Another case that could lead to the disclosure of documents about who ordered alleged torture and mistreatment, and who carried it out, is Rasul v. Myers. Four former British detainees held at Guantanamo say that while at the prison, they were tortured (beaten, shackled, threatened with dogs) and suffered religious discrimination (beards forcibly shaved, denied the Quran, a copy of the Quran thrown into the toilet). Last year, the D.C. Circuit dismissed their claims, which were based on the Geneva Conventions, the U.S. Constitution, and a federal anti-discrimination law. The court also said that even assuming the suit was valid for the purpose of argument, the officials being sued (former Defense Secretary Donald Rumsfeld and a group of military officers) had qualified immunity, meaning that the suit against them could not proceed because Rumsfeld, et al., couldn’t have reasonably been expected to know that what they were doing was clearly illegal. Whether qualified immunity indeed applies is a big, looming question—and one the new Obama administration has yet to take a position on.

The Supreme Court has ordered the D.C. Circuit to go back to Rasul for a do-over, based on the justices’ ruling last June in Boumediene v. Bush, which suggested more rights for the detainees than the lower court allowed for. The government’s briefs in this new phase of the case were supposed to be due next week. The Obama DoJ just got an extension until March 12.

Then there are Jose Padilla’s lawsuits, also alleging mistreatment during his confinement and interrogation. One of these suits, brought in South Carolina, is against a group of high-ranking officials, including Rumsfeld. The other one, in California, is against John Yoo, the DoJ lawyer who helped draft the torture memos and, according to Padilla’s briefs, set interrogation policy as well. The South Carolina case has a hearing set for next week. The Obama DoJ hasn’t yet asked for more time.

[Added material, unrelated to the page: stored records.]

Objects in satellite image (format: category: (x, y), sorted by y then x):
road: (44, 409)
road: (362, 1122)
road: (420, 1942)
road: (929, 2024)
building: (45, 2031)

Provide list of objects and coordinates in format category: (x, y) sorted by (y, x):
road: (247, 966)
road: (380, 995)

Some of these cases were never about damages. (Padilla sued for $1. Al-Marri didn’t ask for damages.) They are about disclosure—getting to the bottom of what happened to these men in detention, asking for the documents that would lay out the underlying facts. The Bush administration stonewalled on all of this to the best of its ability. Its DoJ asserted broad privileges over the documents the detainees sought to prove their claims: attorney-client privilege, the state-secrets doctrine, another protection of government work product called the deliberative-process privilege.

Now that the Obama lawyers are in charge, does all of this change? Does the Justice Department continue to represent officials like Rumsfeld and Yoo, with whom it presumably has little sympathy? Does the Obama DoJ settle these suits, with the disclosure of documents as part of the settlement agreement? Or does the new DoJ pre-emptively declassify and release many of the key documents on its own, or at the behest of Congress, which has been impatiently holding on to a series of related subpoenas? Does it waive the broad privileges the Bush administration asserted—in particular cases or as a general matter?

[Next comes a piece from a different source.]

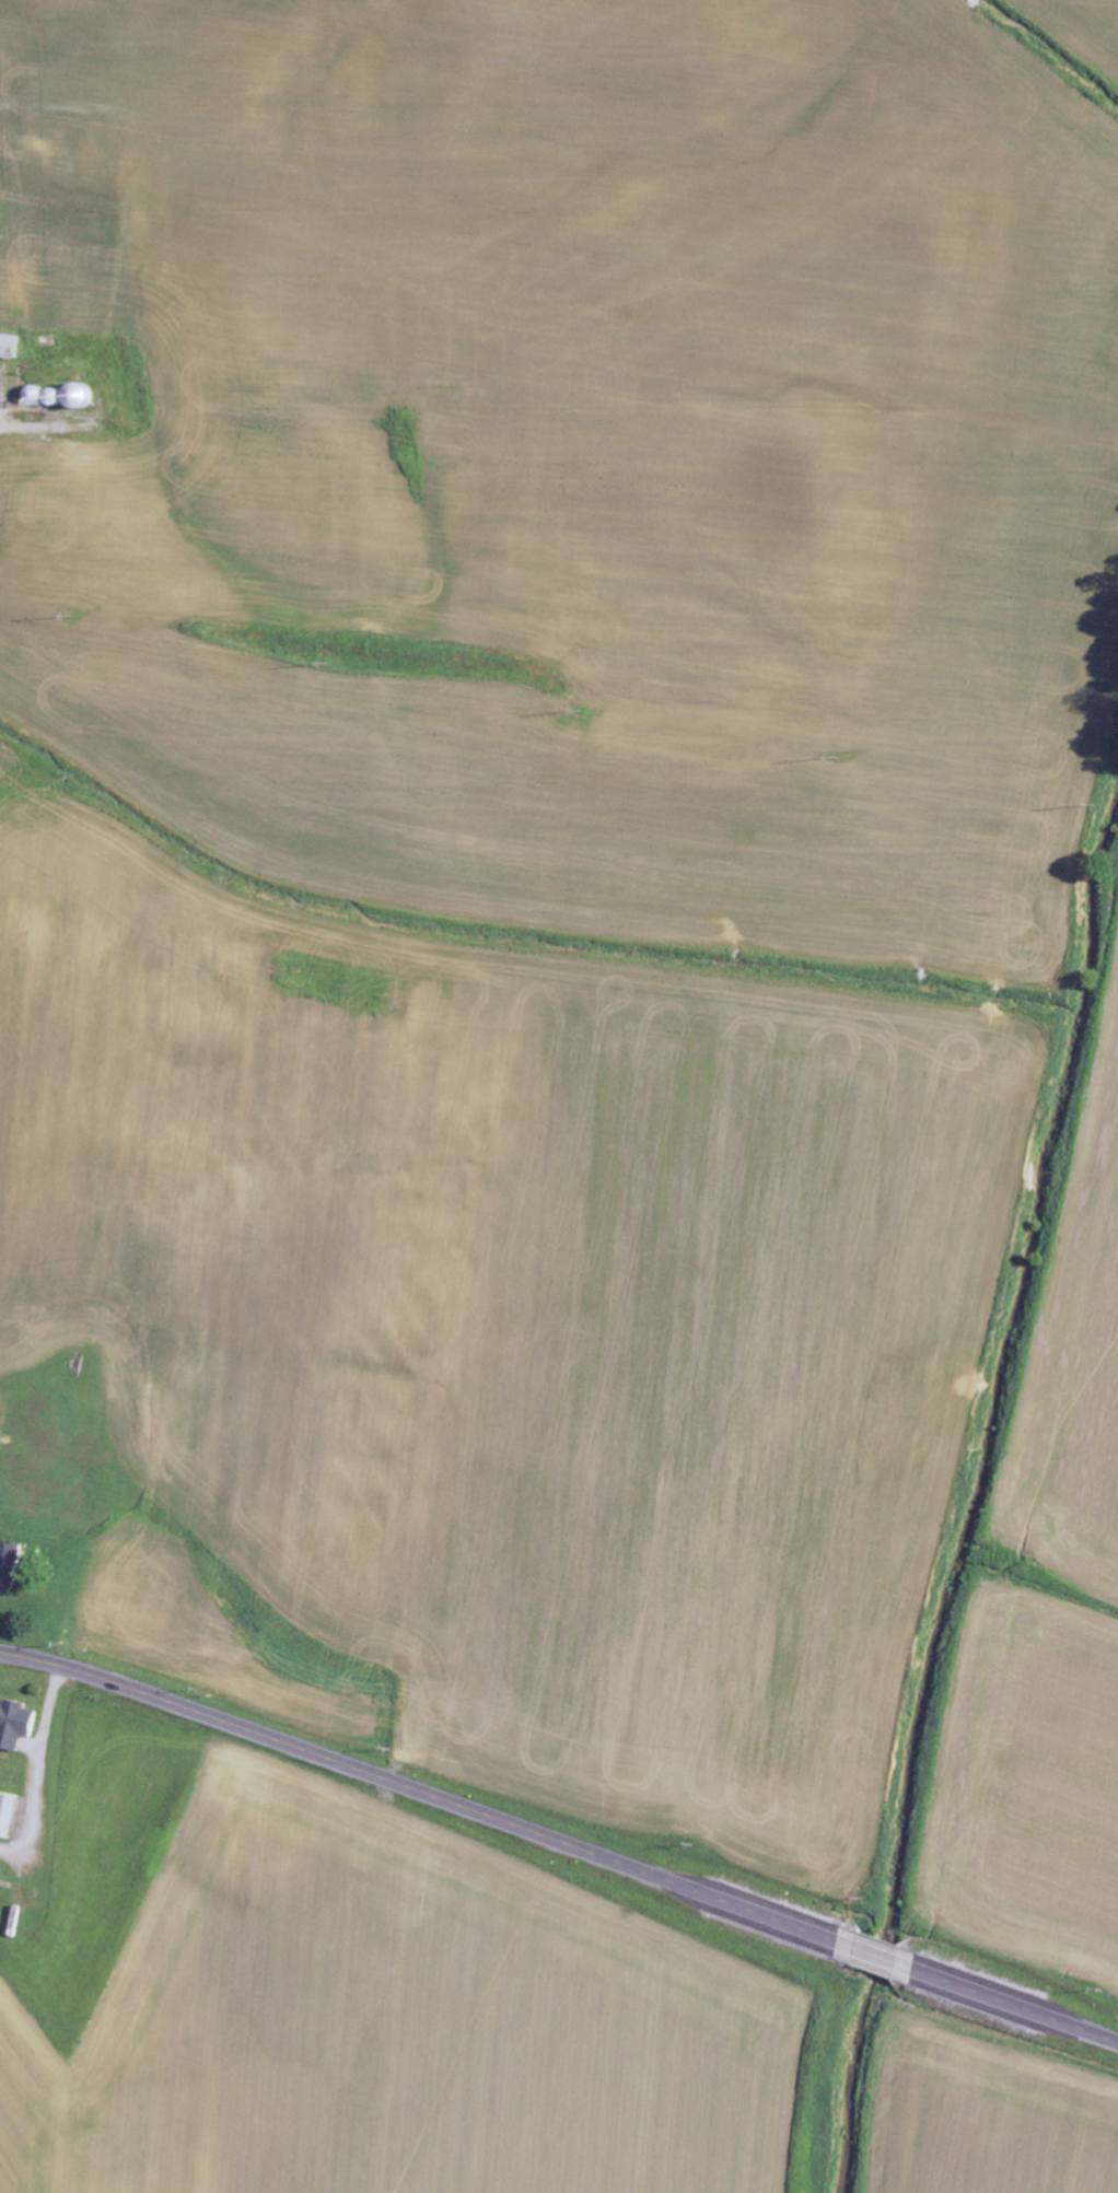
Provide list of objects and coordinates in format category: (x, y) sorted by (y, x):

The lawyers who have just arrived at the DoJ are still unpacking their boxes, so it makes sense that they’re not ready to answer all of these questions. They include former Slate contributors who were some of the smartest and fiercest critics of the old regime. Now they’re in the position of writing the closing chapter of Bush’s legal legacy, by deciding what to tell the rest of us. They’re extremely well-chosen for carrying out Obama’s promise of transparency and the rule of law. Airing out the DoJ’s closets, with or without the prod of lawsuits, is the place to start.